Soon, well wrapped up, they both ventured out. The snow lay in great drifts. “I’ll go first,” said Harry. “Clear a path.”

He headed to a spot in front of the dining-room window. Agatha, like Wenceslas’s page, followed in his footsteps.

“I used to be good at this,” said Harry. “I’ll shape the base if you roll a snowball for a torso.”

“Where are the others?” asked Agatha.

“In their rooms, I think.” Harry worked busily.

“You never talk about the murders,” said Agatha.

“No, I don’t. Nothing to do with me. Why should I?”

“You knew Francie. Had a seance with her.”

“Oh, that. Maybe that’s one reason I don’t want to talk about it.”

“Why?”

“Because she tricked me. I missed my wife dreadfully and I must have been crazy to go to her. Mind you, her potions and ointments seemed to work.”

“So what happened?” asked Agatha.

“I really thought it was my wife. That was until the voice that was supposed to be my wife told me that the bit about the eye of the needle in the Bible was true. Said I should give my money to Francie.”

“‘But if a rich man can’t enter the kingdom of heaven, how can a rich woman?” I asked.

“Ah, the voice said, Francie would send it on to a good cause. That’s when I got suspicious. My wife was very thrifty. “Must save for our old age,” that’s what she always said. I reported Francie to the police. But I’d gone along with it for a little, been conned, and felt like a fool. Don’t want to talk about the woman. She’s dead anyway.”

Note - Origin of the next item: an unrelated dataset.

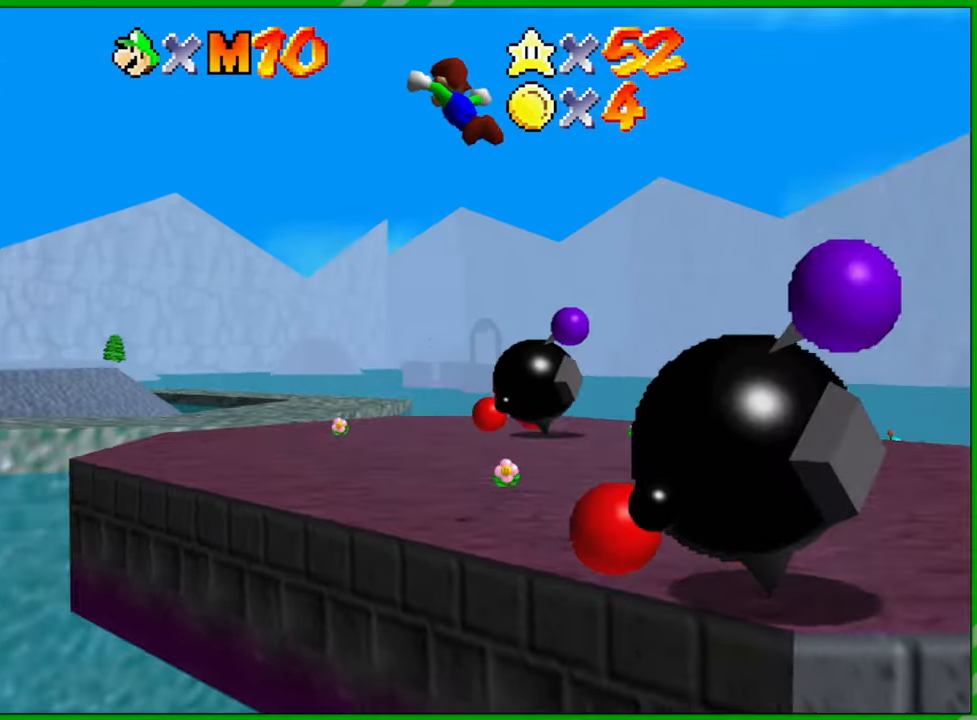
{"buttons": [], "left_stick": "down-right", "events": []}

Agatha rolled a large snowball, and with surprising strength in one so old, Harry lifted it on to the base he had formed while he was talking. “Another one for the head,” he ordered.

He began to shape the torso into a woman’s bust. Agatha watched, amazed, as a snow-woman began to take shape. “Could you go to the games cupboard,” asked Harry, “and get me two marbles for eyes? And some make-up for the face?”

“Right. What about hair?”

“Could you find something? Black hair? And do you have an old dress or coat or something?”

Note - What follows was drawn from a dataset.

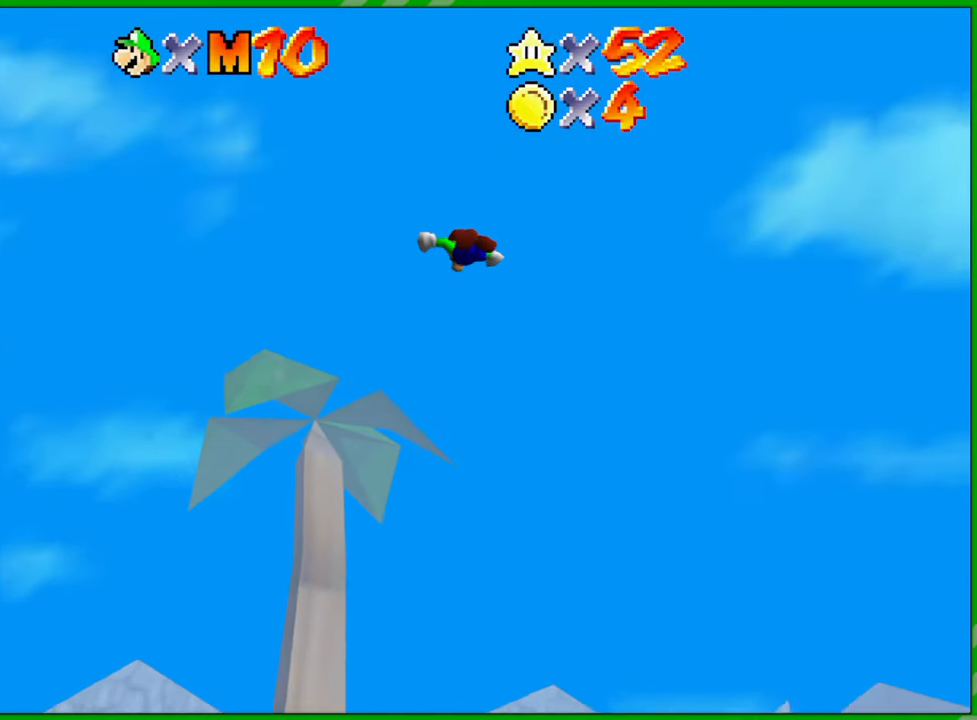
{"buttons": [], "left_stick": "down-right", "events": []}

Perfectionist, thought Agatha. What happened to the old-fashioned snowman made of three balls of snow and with a carrot for a nose?

She went up to her room and found an Indian blouse which she had decided she did not much like. What to use for hair? He would need to make do with one of her scarves. She picked out a black one and then found a lipstick and blusher. She then went to the games cupboard in the lounge and took two blood-red marbles out of a jar.

Afterwards, as she surveyed Harry’s handiwork, she wished she had taken out two blue or grey marbles, for the red effect was sinister. Harry had created a woman with staring red eyes in a snow face like a death mask. With the black scarf draped round her head and the Indian blouse fluttering in the wind, the snow-woman looked remarkably lifelike and ghoulish.

A gong sounded from the hotel. “Lunch!” said Harry. “Let’s get to the dining-room before the rest of them. I want to see their reactions.”

They left their coats in the lounge and hurried into the dining-room.

Daisy, Mary, Jennifer and the colonel came in together.

The colonel stopped dead. “By George,” he said. “Would you look at that!”

Outside the window the red marble eyes glared in at them from the white face and the black scarf moved in the wind and the blouse fluttered. In that moment, Agatha realized the snow-sculpted features bore a remarkable resemblance to the dead Francie.

“Is it something out of a carnival?” asked Daisy.

But Mary uttered a moan, put a shaking hand to her lips and fainted dead away.


The Witch of Wyckhadden

8

“T
he phones are still down,” said the colonel after lunch. Mary was lying down in her room being ministered to by Jennifer.

“I know,” said Agatha. “I tried to phone Jimmy.”

Agatha was beginning to wonder why Harry had gone out of his way to make his snow figure so much like Francie. And why had he such ability?